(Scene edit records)
◆ ◆ ◆ ◆ ◆

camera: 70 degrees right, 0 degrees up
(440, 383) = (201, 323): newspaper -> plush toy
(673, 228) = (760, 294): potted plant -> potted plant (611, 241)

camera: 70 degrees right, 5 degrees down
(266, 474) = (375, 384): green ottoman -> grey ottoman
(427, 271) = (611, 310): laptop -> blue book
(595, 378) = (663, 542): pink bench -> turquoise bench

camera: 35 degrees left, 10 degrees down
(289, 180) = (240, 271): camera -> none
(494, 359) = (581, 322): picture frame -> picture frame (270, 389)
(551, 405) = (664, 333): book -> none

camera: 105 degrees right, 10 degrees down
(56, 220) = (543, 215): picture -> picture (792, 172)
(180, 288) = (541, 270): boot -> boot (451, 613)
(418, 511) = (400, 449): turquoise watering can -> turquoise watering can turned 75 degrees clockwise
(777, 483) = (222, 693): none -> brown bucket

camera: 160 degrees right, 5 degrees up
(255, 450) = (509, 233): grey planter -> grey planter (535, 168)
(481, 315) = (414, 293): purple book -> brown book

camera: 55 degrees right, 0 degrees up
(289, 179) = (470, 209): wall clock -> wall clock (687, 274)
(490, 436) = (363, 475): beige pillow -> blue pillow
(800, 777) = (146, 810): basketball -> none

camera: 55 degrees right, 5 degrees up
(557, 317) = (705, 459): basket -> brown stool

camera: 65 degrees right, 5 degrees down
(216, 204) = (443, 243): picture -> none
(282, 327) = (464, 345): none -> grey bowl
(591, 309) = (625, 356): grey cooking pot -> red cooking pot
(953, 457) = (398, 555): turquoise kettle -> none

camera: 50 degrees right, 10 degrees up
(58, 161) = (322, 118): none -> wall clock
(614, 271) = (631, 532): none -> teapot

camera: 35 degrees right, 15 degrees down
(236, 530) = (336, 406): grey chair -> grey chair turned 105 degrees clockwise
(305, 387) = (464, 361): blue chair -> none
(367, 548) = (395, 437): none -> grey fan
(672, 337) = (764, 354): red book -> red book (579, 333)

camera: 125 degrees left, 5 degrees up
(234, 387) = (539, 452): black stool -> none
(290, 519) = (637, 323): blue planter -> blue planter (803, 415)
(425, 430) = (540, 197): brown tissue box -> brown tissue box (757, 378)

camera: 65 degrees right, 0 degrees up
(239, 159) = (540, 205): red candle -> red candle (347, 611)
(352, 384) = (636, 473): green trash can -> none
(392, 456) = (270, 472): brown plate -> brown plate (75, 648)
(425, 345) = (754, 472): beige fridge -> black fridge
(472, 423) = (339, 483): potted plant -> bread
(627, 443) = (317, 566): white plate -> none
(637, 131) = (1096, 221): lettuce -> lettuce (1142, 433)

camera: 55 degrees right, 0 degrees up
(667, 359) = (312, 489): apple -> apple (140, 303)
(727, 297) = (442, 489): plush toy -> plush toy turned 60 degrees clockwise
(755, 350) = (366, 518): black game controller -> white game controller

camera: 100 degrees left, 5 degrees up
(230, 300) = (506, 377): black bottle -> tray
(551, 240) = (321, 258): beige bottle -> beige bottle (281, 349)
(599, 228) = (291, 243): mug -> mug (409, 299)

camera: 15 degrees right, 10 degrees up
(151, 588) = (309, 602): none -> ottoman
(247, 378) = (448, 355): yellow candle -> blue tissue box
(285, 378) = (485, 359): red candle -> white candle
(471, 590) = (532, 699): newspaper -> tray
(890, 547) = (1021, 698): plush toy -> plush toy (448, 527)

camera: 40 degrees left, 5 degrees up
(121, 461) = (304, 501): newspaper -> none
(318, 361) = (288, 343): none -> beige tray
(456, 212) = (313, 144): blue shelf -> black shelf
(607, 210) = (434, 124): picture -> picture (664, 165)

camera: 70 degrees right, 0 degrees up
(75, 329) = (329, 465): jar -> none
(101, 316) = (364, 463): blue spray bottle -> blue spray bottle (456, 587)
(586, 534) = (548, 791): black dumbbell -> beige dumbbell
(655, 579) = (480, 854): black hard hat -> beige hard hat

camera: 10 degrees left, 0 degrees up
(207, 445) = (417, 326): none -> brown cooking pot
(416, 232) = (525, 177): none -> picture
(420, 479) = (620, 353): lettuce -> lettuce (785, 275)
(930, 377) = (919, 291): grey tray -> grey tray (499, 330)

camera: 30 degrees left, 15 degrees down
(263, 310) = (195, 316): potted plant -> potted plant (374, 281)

◆ ◆ ◆ ◆ ◆

Task brief.
The answer must be a word-for-word reproduction of every record above.

Output for this task.
camera: 70 degrees right, 0 degrees up
(440, 383) = (201, 323): newspaper -> plush toy
(673, 228) = (760, 294): potted plant -> potted plant (611, 241)

camera: 70 degrees right, 5 degrees down
(266, 474) = (375, 384): green ottoman -> grey ottoman
(427, 271) = (611, 310): laptop -> blue book
(595, 378) = (663, 542): pink bench -> turquoise bench

camera: 35 degrees left, 10 degrees down
(289, 180) = (240, 271): camera -> none
(494, 359) = (581, 322): picture frame -> picture frame (270, 389)
(551, 405) = (664, 333): book -> none

camera: 105 degrees right, 10 degrees down
(56, 220) = (543, 215): picture -> picture (792, 172)
(180, 288) = (541, 270): boot -> boot (451, 613)
(418, 511) = (400, 449): turquoise watering can -> turquoise watering can turned 75 degrees clockwise
(777, 483) = (222, 693): none -> brown bucket

camera: 160 degrees right, 5 degrees up
(255, 450) = (509, 233): grey planter -> grey planter (535, 168)
(481, 315) = (414, 293): purple book -> brown book

camera: 55 degrees right, 0 degrees up
(289, 179) = (470, 209): wall clock -> wall clock (687, 274)
(490, 436) = (363, 475): beige pillow -> blue pillow
(800, 777) = (146, 810): basketball -> none

camera: 55 degrees right, 5 degrees up
(557, 317) = (705, 459): basket -> brown stool

camera: 65 degrees right, 5 degrees down
(216, 204) = (443, 243): picture -> none
(282, 327) = (464, 345): none -> grey bowl
(591, 309) = (625, 356): grey cooking pot -> red cooking pot
(953, 457) = (398, 555): turquoise kettle -> none

camera: 50 degrees right, 10 degrees up
(58, 161) = (322, 118): none -> wall clock
(614, 271) = (631, 532): none -> teapot

camera: 35 degrees right, 15 degrees down
(236, 530) = (336, 406): grey chair -> grey chair turned 105 degrees clockwise
(305, 387) = (464, 361): blue chair -> none
(367, 548) = (395, 437): none -> grey fan
(672, 337) = (764, 354): red book -> red book (579, 333)

camera: 125 degrees left, 5 degrees up
(234, 387) = (539, 452): black stool -> none
(290, 519) = (637, 323): blue planter -> blue planter (803, 415)
(425, 430) = (540, 197): brown tissue box -> brown tissue box (757, 378)

camera: 65 degrees right, 0 degrees up
(239, 159) = (540, 205): red candle -> red candle (347, 611)
(352, 384) = (636, 473): green trash can -> none
(392, 456) = (270, 472): brown plate -> brown plate (75, 648)
(425, 345) = (754, 472): beige fridge -> black fridge
(472, 423) = (339, 483): potted plant -> bread
(627, 443) = (317, 566): white plate -> none
(637, 131) = (1096, 221): lettuce -> lettuce (1142, 433)

camera: 55 degrees right, 0 degrees up
(667, 359) = (312, 489): apple -> apple (140, 303)
(727, 297) = (442, 489): plush toy -> plush toy turned 60 degrees clockwise
(755, 350) = (366, 518): black game controller -> white game controller

camera: 100 degrees left, 5 degrees up
(230, 300) = (506, 377): black bottle -> tray
(551, 240) = (321, 258): beige bottle -> beige bottle (281, 349)
(599, 228) = (291, 243): mug -> mug (409, 299)

camera: 15 degrees right, 10 degrees up
(151, 588) = (309, 602): none -> ottoman
(247, 378) = (448, 355): yellow candle -> blue tissue box
(285, 378) = (485, 359): red candle -> white candle
(471, 590) = (532, 699): newspaper -> tray
(890, 547) = (1021, 698): plush toy -> plush toy (448, 527)

camera: 40 degrees left, 5 degrees up
(121, 461) = (304, 501): newspaper -> none
(318, 361) = (288, 343): none -> beige tray
(456, 212) = (313, 144): blue shelf -> black shelf
(607, 210) = (434, 124): picture -> picture (664, 165)

camera: 70 degrees right, 0 degrees up
(75, 329) = (329, 465): jar -> none
(101, 316) = (364, 463): blue spray bottle -> blue spray bottle (456, 587)
(586, 534) = (548, 791): black dumbbell -> beige dumbbell
(655, 579) = (480, 854): black hard hat -> beige hard hat

camera: 10 degrees left, 0 degrees up
(207, 445) = (417, 326): none -> brown cooking pot
(416, 232) = (525, 177): none -> picture
(420, 479) = (620, 353): lettuce -> lettuce (785, 275)
(930, 377) = (919, 291): grey tray -> grey tray (499, 330)

camera: 30 degrees left, 15 degrees down
(263, 310) = (195, 316): potted plant -> potted plant (374, 281)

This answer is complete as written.